After about 20 minutes, without warning, the piano suddenly sweeps into top gear. Instinctively the singers follow, letting rip with the music. And for a few glorious seconds we’re given a tiny glimpse of what the finished three-act piece will be. Intricate interweaving of voices, lilting accompaniment; it’s the Donizetti effect in full flow, and it’s pretty impressive. Better yet, no baritones – or even tenors – were killed in the making of these productions.

Wexford Festival Opera runs from October 25th to November 6th with three full operas, three short works and lunchtime recitals. wexfordopera.com

Dizzying Donizetti

During his career Gaetano Donizetti composed about 70 operas. The vagueness of that total is due to recyclings, revisions and reboots, which were common at the time, but it is still pretty staggering.

Of the 17 Donizettis which have been staged at Wexford Festival Opera most are, in line with the festival's artistic credo, neglected or forgotten works. But opera fashions change. In 1952, when the first festival presented the now-popular comedy L'elisir d'amore, it was hardly ever performed outside Italy.

Subsequent years saw productions of Don Pasquale, La figlia del reggimento, Anna Bolena, Lucia di Lammermoor and Lucrezia Borgia, all of which are now in the standard repertoire. However, many of the other Wexford "discoveries" – Parisina, Linda di Chamounix, Gianni di Parigi – are still languishing in the doldrums.

When it was performed in 1991, directed by Francesca Zambello with Irish mezzo Alison Browner, L'assedio di Calais (The Siege of Calais) was hailed as one of the most successful operas in Wexford's history, but it has received only a handful of performances in the UK since.

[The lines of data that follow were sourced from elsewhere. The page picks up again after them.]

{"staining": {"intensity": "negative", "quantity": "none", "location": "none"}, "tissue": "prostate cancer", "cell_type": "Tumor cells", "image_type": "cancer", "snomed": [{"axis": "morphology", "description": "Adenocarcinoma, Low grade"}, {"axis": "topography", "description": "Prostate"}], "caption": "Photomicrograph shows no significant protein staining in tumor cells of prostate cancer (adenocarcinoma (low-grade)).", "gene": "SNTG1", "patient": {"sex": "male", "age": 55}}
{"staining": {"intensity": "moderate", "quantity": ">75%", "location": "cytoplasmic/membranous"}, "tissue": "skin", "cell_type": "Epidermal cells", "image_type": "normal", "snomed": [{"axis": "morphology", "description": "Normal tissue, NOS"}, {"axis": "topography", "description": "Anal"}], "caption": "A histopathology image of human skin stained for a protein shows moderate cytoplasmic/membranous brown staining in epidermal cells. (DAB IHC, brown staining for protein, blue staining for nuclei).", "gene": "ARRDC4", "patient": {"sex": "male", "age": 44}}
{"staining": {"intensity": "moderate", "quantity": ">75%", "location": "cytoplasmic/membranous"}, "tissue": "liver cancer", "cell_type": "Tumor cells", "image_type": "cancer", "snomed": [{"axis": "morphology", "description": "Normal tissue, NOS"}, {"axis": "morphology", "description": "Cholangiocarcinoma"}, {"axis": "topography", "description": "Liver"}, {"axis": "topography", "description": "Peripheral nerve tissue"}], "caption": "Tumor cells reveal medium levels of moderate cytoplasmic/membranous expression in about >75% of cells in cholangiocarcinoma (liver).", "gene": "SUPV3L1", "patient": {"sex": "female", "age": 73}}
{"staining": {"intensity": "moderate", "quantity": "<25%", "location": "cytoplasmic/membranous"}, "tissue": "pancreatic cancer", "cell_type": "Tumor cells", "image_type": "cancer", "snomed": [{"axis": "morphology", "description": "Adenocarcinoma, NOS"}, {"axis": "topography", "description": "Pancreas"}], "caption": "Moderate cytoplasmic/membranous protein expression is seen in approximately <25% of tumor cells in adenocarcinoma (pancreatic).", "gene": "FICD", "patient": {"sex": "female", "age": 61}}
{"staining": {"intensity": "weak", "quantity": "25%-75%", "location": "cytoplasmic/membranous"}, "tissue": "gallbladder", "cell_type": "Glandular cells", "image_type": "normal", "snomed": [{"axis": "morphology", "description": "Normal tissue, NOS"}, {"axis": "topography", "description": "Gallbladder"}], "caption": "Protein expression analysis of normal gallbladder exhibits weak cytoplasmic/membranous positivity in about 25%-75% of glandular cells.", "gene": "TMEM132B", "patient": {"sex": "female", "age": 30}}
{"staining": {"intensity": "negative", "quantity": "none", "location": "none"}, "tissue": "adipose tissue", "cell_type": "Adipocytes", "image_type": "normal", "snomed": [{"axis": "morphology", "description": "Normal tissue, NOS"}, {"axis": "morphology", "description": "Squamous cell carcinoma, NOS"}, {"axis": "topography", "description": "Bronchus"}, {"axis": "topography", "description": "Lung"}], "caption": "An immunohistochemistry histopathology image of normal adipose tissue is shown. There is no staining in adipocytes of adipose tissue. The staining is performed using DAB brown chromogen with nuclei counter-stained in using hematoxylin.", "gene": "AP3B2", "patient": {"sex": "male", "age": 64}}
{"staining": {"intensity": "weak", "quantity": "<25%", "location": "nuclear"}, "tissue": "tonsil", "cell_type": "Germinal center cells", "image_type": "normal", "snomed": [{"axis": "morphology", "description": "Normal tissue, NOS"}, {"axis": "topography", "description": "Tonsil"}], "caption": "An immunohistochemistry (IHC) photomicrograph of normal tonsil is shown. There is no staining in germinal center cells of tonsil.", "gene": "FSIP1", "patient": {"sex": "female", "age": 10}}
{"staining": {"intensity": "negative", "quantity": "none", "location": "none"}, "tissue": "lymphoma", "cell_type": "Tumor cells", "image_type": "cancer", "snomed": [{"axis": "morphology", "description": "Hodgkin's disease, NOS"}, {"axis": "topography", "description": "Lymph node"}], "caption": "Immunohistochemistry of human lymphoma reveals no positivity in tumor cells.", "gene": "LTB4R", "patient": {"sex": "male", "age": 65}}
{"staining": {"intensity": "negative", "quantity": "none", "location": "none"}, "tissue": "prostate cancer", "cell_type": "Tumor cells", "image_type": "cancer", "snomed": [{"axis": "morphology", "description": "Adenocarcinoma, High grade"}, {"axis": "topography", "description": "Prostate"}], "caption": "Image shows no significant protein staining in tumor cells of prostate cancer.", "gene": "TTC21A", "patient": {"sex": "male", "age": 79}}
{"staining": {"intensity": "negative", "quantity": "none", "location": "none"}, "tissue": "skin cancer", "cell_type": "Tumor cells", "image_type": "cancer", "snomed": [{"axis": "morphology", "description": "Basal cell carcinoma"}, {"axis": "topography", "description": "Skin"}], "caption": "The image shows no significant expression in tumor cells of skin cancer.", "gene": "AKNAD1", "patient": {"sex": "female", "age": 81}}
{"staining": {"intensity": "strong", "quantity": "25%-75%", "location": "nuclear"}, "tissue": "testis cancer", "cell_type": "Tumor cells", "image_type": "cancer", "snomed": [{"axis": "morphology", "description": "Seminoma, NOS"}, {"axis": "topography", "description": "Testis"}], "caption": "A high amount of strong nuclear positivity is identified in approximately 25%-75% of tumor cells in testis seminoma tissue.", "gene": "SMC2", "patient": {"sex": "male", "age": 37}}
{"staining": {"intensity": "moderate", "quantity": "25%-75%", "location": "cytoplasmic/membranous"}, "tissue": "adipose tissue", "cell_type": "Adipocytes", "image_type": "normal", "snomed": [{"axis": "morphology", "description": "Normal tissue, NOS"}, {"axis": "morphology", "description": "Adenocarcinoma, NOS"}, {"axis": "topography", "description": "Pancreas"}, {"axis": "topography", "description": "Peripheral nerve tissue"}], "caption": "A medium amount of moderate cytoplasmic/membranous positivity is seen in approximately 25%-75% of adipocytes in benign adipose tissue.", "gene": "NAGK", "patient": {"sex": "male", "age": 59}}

Why does that happen? Director Roberto Recchia is philosophical. “Sometimes operas were kissed by the gods of art and sometimes not,” he says. “I know that a lot of people don’t like Donizetti and in Italy they used to call him Dozzinetti, which is when you buy something by the dozen, when something is not very refined.

“Now we know that this was due to an incorrect style of interpretation. In the old days they were using manuscripts which were copies of copies of copies. Now, thanks to Wexford, thanks to Opera Rara, thanks to Bergamo, the Donizetti revival has happened.

“The original scores have been restored. Now we know that what we heard until then was not the real Donizetti. So it’s stupid to think that Donizetti is not a great composer. He is for me, for sure.”

Right, then. That’s 17 down, 50-plus to go? “This is a never-ending love between Wexford and Donizetti,” Recchia says. “And I think there are a lot of gems still to be discovered.”